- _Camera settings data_
- - - - - - -
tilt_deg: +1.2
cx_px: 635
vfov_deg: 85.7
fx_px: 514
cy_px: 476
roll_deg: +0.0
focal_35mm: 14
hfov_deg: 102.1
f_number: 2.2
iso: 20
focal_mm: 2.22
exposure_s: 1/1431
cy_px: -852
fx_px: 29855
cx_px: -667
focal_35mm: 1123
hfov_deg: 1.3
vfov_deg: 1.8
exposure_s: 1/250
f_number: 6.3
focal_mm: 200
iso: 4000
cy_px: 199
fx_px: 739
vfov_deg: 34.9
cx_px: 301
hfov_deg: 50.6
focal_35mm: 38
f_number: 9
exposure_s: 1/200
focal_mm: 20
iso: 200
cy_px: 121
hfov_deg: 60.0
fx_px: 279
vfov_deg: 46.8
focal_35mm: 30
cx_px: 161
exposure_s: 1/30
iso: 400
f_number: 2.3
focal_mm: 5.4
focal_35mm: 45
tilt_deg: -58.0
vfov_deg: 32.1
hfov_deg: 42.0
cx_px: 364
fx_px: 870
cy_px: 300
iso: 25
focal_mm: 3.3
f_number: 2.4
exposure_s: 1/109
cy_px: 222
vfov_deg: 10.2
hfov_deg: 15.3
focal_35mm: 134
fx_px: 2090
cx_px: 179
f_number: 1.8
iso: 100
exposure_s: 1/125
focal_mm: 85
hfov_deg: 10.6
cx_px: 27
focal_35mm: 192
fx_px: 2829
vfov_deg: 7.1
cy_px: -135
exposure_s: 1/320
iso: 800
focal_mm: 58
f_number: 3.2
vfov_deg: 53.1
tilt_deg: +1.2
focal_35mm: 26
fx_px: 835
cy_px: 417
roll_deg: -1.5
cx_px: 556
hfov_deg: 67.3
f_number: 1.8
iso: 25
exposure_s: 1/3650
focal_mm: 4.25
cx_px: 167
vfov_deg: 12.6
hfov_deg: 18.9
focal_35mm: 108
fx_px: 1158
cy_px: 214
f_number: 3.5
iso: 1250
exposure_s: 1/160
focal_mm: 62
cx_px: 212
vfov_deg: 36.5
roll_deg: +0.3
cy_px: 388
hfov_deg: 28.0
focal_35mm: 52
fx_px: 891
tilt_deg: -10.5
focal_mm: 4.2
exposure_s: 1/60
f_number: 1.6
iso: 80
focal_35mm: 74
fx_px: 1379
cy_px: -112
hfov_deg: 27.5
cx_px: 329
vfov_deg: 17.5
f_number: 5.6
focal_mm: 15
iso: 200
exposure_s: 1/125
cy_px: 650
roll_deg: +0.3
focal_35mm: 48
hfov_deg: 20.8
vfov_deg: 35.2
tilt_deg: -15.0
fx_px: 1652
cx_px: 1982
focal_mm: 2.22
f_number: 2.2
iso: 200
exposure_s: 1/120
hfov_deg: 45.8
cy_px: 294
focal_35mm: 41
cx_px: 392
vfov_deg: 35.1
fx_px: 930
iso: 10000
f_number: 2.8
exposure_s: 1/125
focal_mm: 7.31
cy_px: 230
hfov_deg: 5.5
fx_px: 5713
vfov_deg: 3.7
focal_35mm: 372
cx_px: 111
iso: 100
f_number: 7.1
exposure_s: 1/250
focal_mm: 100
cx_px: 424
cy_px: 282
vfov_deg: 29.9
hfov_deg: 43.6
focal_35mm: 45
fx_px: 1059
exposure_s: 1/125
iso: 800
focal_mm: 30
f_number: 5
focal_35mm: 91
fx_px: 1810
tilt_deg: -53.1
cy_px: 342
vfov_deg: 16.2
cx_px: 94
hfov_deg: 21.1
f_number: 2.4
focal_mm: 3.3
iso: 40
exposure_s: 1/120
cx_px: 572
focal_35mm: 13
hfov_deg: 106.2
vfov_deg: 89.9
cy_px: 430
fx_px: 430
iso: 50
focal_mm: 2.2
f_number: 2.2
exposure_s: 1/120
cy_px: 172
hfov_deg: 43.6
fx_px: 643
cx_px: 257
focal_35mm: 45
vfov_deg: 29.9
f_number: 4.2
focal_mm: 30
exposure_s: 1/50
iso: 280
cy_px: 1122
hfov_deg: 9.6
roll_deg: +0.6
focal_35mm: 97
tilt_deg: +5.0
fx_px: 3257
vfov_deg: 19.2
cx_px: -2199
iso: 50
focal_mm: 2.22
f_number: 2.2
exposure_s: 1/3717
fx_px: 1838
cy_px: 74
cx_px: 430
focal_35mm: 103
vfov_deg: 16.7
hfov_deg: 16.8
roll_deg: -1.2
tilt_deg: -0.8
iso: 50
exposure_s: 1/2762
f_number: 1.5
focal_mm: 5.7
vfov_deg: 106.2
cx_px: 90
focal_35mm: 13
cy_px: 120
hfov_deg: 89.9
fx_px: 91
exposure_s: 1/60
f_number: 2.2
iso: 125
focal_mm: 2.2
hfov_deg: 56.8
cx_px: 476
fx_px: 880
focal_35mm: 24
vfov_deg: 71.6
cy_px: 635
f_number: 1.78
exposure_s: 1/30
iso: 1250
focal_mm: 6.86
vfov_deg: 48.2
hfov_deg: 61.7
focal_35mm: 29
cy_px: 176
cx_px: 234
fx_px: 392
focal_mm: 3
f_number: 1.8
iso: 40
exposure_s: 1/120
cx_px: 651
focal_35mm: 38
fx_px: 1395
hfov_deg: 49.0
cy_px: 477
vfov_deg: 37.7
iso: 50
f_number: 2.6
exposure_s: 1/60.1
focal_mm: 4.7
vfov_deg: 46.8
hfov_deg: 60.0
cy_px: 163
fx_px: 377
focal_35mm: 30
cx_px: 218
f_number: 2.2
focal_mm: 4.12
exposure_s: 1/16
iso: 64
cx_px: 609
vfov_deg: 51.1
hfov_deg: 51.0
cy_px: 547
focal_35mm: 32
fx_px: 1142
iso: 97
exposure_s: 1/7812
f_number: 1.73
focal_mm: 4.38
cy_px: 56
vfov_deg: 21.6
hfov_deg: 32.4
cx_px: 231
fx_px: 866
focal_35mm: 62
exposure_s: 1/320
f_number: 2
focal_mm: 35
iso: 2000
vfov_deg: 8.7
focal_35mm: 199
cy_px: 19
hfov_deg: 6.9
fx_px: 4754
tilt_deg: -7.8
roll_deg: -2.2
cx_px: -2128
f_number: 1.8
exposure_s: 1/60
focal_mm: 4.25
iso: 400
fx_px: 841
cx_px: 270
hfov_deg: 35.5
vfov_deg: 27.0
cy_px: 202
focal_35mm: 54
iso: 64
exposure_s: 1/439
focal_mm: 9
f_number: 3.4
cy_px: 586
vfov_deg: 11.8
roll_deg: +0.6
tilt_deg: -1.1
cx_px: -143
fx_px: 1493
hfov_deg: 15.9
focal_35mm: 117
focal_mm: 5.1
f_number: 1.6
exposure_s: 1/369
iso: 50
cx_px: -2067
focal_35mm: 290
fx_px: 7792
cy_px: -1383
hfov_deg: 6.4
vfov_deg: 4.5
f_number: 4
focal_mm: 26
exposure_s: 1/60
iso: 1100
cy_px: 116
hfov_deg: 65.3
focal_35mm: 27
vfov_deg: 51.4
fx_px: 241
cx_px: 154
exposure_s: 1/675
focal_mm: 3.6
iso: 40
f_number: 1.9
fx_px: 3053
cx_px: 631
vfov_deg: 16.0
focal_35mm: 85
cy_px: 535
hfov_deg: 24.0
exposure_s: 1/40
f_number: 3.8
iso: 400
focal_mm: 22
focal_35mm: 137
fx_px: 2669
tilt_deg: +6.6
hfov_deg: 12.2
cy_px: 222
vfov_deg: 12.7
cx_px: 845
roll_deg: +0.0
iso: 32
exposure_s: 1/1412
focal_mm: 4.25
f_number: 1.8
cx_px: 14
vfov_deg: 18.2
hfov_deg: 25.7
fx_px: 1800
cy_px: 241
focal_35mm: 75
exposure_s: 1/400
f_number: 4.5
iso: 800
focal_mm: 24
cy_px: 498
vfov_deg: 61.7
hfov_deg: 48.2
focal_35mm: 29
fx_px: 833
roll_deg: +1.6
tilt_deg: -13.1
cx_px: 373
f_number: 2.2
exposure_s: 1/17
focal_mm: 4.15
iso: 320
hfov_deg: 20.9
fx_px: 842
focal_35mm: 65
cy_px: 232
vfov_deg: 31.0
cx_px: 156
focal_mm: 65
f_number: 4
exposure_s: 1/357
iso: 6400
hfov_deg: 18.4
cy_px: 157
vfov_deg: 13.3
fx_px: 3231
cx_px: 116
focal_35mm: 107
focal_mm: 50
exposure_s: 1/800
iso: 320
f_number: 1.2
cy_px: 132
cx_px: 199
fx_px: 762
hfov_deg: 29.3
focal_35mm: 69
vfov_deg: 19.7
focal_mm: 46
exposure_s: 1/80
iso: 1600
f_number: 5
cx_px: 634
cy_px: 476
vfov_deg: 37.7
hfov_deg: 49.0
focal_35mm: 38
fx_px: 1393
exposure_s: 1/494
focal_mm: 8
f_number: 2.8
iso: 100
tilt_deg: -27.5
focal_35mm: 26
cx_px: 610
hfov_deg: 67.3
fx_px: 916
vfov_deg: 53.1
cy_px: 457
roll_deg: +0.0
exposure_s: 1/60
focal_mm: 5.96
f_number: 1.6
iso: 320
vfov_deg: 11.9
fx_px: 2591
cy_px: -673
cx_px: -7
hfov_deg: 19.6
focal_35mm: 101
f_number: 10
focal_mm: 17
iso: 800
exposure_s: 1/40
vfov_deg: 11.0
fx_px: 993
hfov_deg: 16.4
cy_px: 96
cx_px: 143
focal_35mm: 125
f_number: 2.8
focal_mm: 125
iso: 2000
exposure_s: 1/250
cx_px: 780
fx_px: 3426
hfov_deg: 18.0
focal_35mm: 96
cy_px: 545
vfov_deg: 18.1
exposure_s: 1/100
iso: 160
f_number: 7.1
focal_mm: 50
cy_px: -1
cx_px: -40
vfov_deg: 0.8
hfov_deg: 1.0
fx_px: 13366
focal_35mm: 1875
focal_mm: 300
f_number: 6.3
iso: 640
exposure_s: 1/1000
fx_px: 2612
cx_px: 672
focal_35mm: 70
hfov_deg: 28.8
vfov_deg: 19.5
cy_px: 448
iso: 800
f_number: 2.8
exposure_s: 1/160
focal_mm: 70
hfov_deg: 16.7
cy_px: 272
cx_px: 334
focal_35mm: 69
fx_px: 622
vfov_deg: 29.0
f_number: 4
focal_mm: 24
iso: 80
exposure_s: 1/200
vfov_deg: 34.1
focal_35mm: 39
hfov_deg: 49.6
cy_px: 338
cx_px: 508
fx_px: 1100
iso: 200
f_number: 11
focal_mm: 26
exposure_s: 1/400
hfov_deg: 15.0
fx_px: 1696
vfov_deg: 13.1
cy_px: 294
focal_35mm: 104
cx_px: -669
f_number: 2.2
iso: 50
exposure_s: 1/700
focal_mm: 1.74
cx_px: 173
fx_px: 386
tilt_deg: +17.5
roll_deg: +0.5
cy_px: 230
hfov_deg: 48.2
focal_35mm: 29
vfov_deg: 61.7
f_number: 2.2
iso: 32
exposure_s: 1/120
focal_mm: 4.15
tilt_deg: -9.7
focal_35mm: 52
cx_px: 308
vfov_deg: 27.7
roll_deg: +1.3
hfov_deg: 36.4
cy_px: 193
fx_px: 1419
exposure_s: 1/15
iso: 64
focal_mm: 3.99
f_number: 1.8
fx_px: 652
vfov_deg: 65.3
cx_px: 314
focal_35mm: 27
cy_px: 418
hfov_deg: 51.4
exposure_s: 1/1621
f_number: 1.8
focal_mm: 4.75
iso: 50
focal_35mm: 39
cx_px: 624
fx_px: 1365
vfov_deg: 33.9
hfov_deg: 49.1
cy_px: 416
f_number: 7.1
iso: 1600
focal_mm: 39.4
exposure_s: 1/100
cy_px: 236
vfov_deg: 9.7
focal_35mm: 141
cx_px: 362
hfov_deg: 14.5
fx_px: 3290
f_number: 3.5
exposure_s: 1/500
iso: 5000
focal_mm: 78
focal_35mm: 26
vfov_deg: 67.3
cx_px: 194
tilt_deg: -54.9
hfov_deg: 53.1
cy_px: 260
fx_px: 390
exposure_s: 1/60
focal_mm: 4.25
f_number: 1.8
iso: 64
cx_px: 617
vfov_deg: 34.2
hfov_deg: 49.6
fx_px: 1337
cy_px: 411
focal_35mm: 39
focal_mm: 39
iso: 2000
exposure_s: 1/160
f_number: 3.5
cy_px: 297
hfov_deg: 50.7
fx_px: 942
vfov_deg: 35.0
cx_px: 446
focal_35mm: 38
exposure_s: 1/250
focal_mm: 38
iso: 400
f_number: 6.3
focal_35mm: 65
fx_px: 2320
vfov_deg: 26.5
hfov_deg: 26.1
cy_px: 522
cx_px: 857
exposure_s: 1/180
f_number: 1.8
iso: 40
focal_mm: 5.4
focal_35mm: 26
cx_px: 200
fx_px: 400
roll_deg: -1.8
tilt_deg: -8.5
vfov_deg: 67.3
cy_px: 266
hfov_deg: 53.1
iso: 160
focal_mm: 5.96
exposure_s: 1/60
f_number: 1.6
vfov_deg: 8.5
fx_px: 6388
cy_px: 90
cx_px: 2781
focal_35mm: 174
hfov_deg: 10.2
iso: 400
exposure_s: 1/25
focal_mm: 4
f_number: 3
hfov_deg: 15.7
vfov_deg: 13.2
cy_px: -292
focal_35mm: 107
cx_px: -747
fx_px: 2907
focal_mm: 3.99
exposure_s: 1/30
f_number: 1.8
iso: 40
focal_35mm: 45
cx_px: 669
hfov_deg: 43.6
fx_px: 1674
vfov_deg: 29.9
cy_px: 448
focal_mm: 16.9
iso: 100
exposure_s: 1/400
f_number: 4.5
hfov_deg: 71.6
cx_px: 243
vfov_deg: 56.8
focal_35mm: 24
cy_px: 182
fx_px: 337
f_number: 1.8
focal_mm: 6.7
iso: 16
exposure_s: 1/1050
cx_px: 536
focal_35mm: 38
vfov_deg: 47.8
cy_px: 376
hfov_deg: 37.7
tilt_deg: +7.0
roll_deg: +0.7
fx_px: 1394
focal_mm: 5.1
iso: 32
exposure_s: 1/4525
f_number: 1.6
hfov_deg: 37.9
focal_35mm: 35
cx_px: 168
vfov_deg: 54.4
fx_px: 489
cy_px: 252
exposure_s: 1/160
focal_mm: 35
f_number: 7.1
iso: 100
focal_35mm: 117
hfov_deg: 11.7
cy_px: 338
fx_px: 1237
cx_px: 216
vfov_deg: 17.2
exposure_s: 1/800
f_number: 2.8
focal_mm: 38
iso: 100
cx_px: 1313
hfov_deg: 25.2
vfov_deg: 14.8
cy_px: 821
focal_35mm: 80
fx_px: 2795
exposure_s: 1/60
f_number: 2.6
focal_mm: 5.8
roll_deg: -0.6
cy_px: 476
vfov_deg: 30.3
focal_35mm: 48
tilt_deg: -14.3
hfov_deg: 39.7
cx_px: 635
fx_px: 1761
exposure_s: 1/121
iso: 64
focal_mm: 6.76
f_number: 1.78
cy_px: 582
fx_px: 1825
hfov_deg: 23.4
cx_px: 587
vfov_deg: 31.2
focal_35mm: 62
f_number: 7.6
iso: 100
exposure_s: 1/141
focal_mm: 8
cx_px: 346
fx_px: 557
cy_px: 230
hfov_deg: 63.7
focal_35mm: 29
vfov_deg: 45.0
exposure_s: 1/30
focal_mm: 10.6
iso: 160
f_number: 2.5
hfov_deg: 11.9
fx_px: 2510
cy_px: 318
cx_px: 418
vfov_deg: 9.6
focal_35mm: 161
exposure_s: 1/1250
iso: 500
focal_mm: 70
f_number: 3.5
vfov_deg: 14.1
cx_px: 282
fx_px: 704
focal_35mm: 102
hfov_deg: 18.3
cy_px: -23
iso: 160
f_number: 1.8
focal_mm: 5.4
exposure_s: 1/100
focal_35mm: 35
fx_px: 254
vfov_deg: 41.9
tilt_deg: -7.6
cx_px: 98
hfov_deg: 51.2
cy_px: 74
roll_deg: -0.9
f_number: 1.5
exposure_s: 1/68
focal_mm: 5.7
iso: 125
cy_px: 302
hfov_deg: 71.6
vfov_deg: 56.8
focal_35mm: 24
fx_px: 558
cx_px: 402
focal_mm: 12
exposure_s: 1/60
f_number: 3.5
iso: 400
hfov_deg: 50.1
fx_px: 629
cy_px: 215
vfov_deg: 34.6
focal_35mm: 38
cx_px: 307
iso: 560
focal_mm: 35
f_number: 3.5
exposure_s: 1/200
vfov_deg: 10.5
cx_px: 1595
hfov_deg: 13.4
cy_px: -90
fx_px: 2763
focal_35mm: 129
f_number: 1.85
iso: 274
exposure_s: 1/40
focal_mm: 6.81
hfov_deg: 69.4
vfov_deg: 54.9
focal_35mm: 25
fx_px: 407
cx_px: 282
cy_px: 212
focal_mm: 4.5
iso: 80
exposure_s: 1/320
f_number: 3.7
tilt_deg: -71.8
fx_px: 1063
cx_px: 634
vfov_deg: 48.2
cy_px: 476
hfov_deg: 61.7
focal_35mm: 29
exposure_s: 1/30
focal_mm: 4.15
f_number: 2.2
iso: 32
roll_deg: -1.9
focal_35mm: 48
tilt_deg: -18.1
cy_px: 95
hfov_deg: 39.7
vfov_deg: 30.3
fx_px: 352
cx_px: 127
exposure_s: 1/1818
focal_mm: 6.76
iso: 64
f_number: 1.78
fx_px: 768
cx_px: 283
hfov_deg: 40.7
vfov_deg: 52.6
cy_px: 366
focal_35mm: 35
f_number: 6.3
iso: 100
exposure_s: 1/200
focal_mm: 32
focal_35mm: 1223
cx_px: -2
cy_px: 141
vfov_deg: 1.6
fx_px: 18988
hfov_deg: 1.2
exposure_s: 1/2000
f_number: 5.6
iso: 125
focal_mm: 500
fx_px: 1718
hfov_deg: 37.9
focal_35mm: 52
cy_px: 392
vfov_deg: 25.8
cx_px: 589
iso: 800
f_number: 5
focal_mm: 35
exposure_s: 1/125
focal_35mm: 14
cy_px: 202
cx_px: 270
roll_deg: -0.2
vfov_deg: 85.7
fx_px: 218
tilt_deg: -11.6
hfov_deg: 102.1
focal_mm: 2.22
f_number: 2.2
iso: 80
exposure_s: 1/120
- - - - - - -
- _Task objective_
Your task is to retype the entries verbatim, starting with the line that holds "focal_35mm: 25" and stopping after the line that holds "focal_35mm: 1223".

- _Result_
focal_35mm: 25
fx_px: 407
cx_px: 282
cy_px: 212
focal_mm: 4.5
iso: 80
exposure_s: 1/320
f_number: 3.7
tilt_deg: -71.8
fx_px: 1063
cx_px: 634
vfov_deg: 48.2
cy_px: 476
hfov_deg: 61.7
focal_35mm: 29
exposure_s: 1/30
focal_mm: 4.15
f_number: 2.2
iso: 32
roll_deg: -1.9
focal_35mm: 48
tilt_deg: -18.1
cy_px: 95
hfov_deg: 39.7
vfov_deg: 30.3
fx_px: 352
cx_px: 127
exposure_s: 1/1818
focal_mm: 6.76
iso: 64
f_number: 1.78
fx_px: 768
cx_px: 283
hfov_deg: 40.7
vfov_deg: 52.6
cy_px: 366
focal_35mm: 35
f_number: 6.3
iso: 100
exposure_s: 1/200
focal_mm: 32
focal_35mm: 1223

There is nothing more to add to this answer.